The first step of any data science project is, unsurprisngly, finding the data you will do your analysis on. For this tutorial we will be using data from OpenNeuro (see https://openneuro.org/). OpenNeuro is a great site with lots of open source neural data collected using a variety of different techniques like MRI, PET, and EEG. We will specifically be using data from The Amsterdam Open MRI Collection (see https://openneuro.org/datasets/ds002785/versions/2.0.0).
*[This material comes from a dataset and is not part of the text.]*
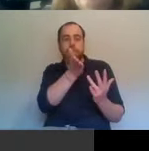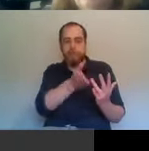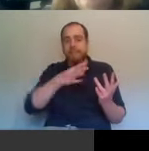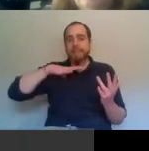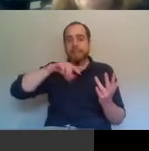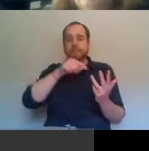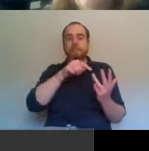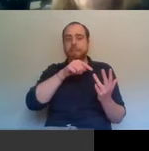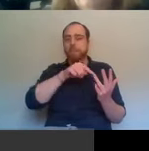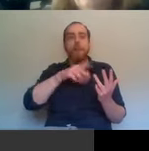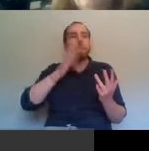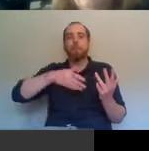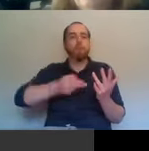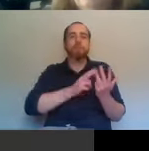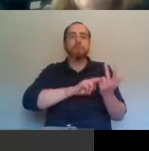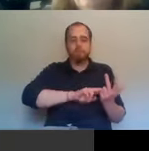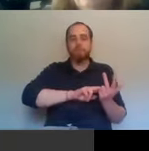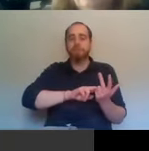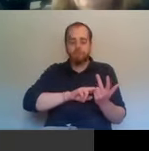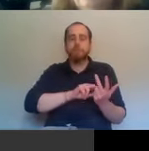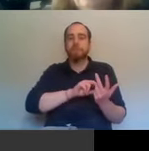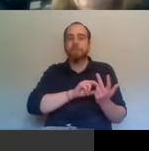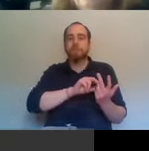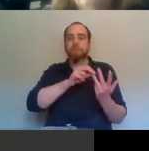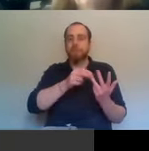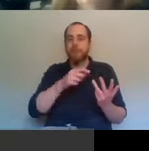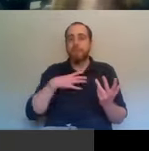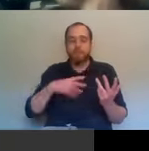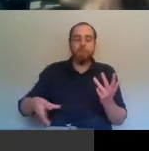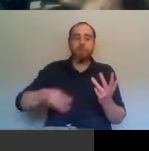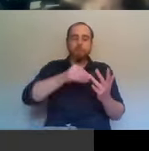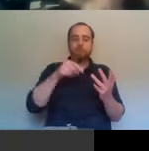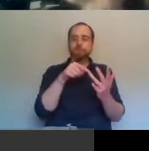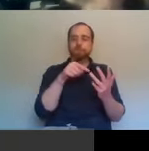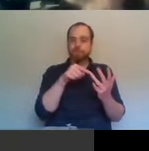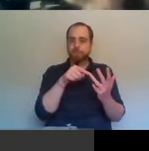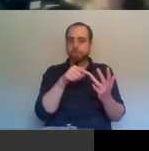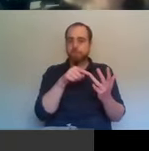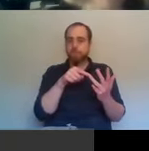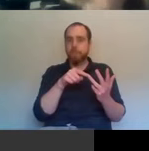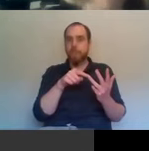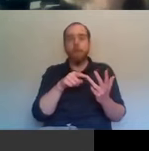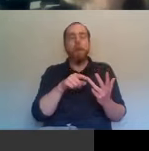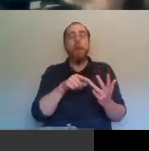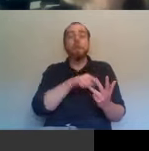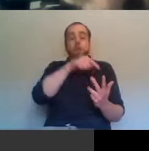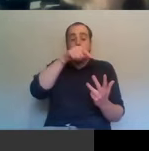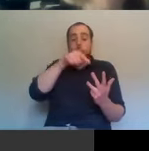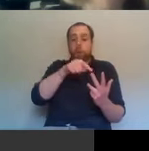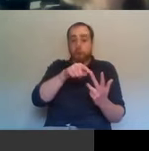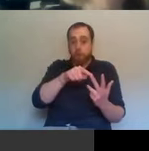all down, but nonetheless, that was the strand of Europe and it had to be taken into account. And the actual third strand, which is written,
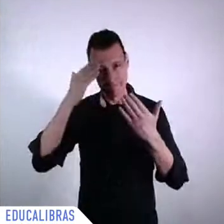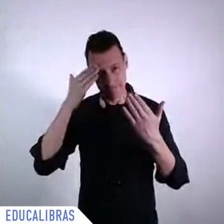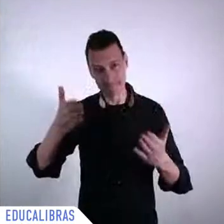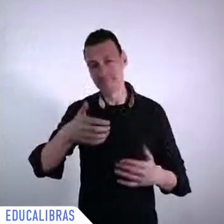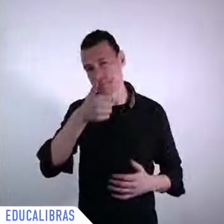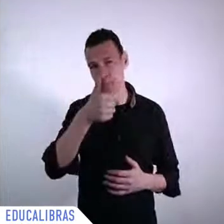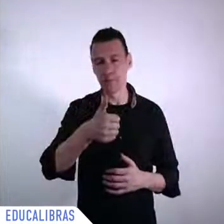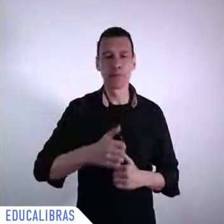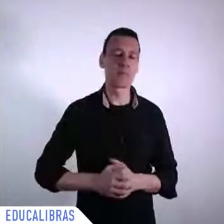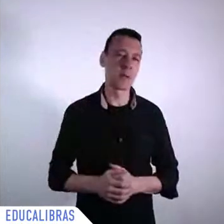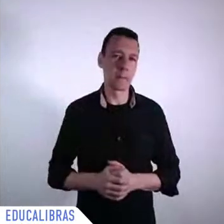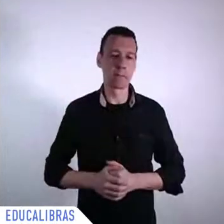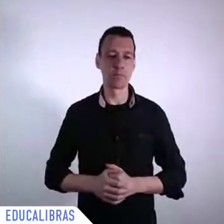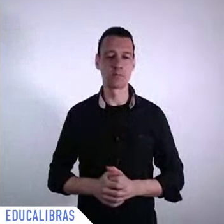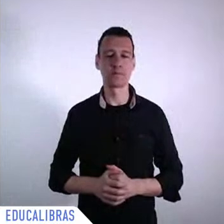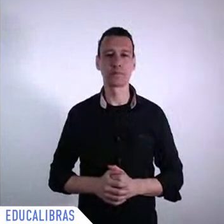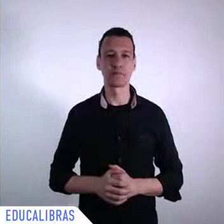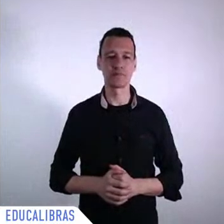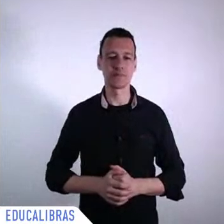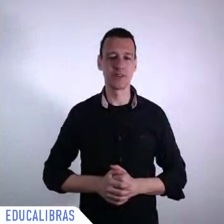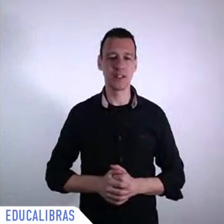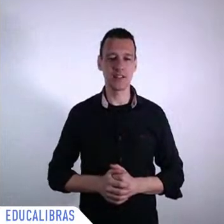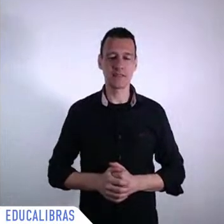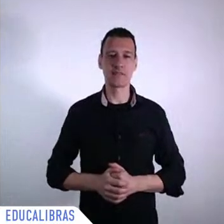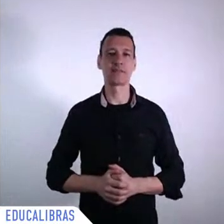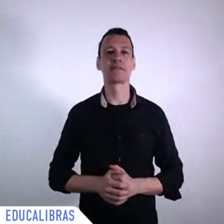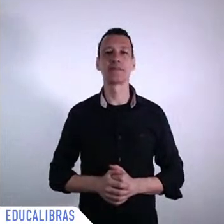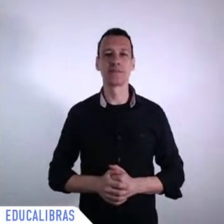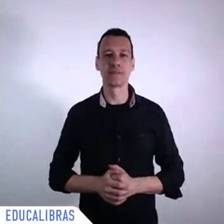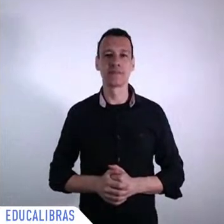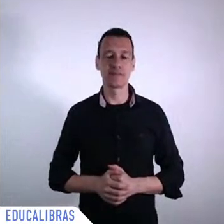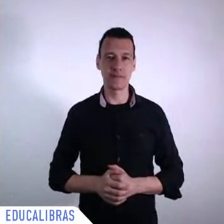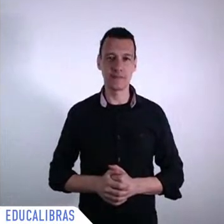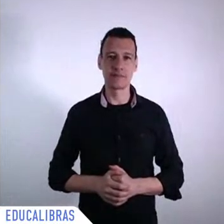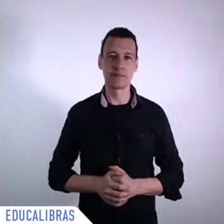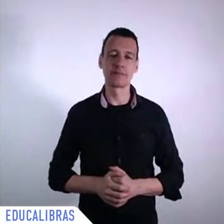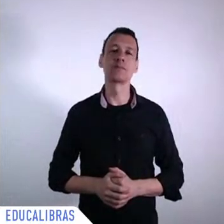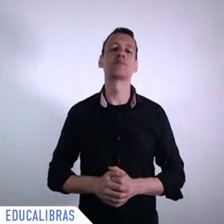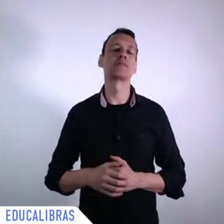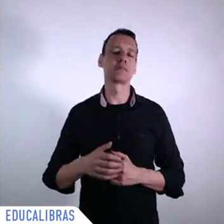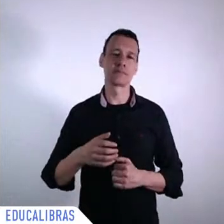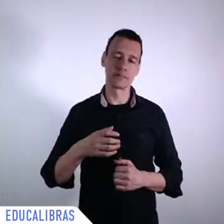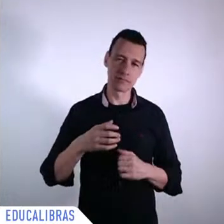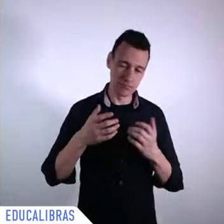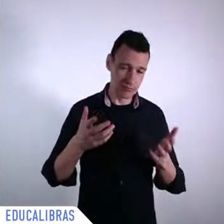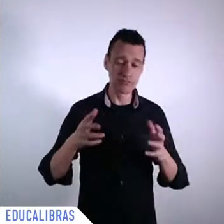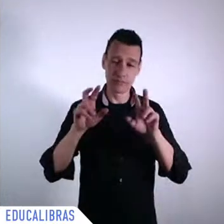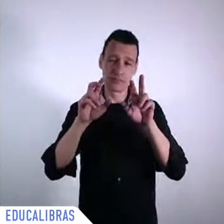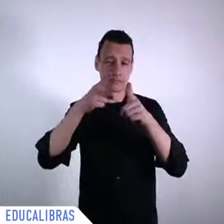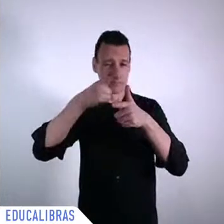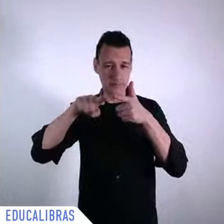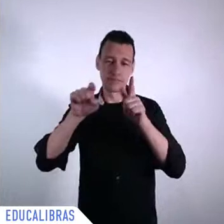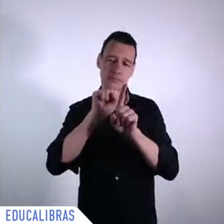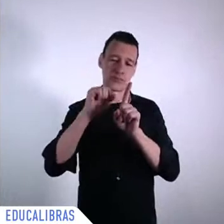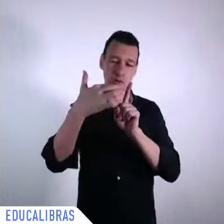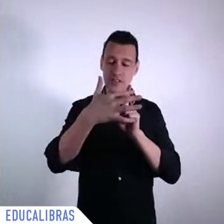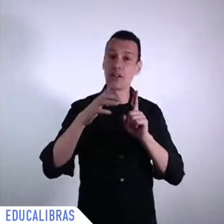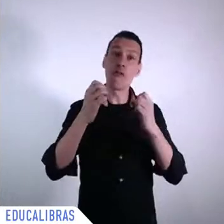is so strong all over Latin America and in Brazil as well a culture that takes differences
Because this tutorial is an introduction to data science we will not be doing anything with neural computation on MRI data, but instead we will work with psychological data contained within the The Amsterdam Open MRI Collection. In particular we will look at data from the emotion matching task (see "Emotion matching" section in https://www.nature.com/articles/s41597-021-00870-6). The first thing we must do is read in our data so that we can work with it. This step is shown below. 

In [24]:
# It is common practice to shorten 'pandas' to 'pd' for 
# less typing when calling functions from the pandas library.
import pandas as pd

# In this part, I read in the data. The data is in several different files
# which I would like to combine into one dataframe. 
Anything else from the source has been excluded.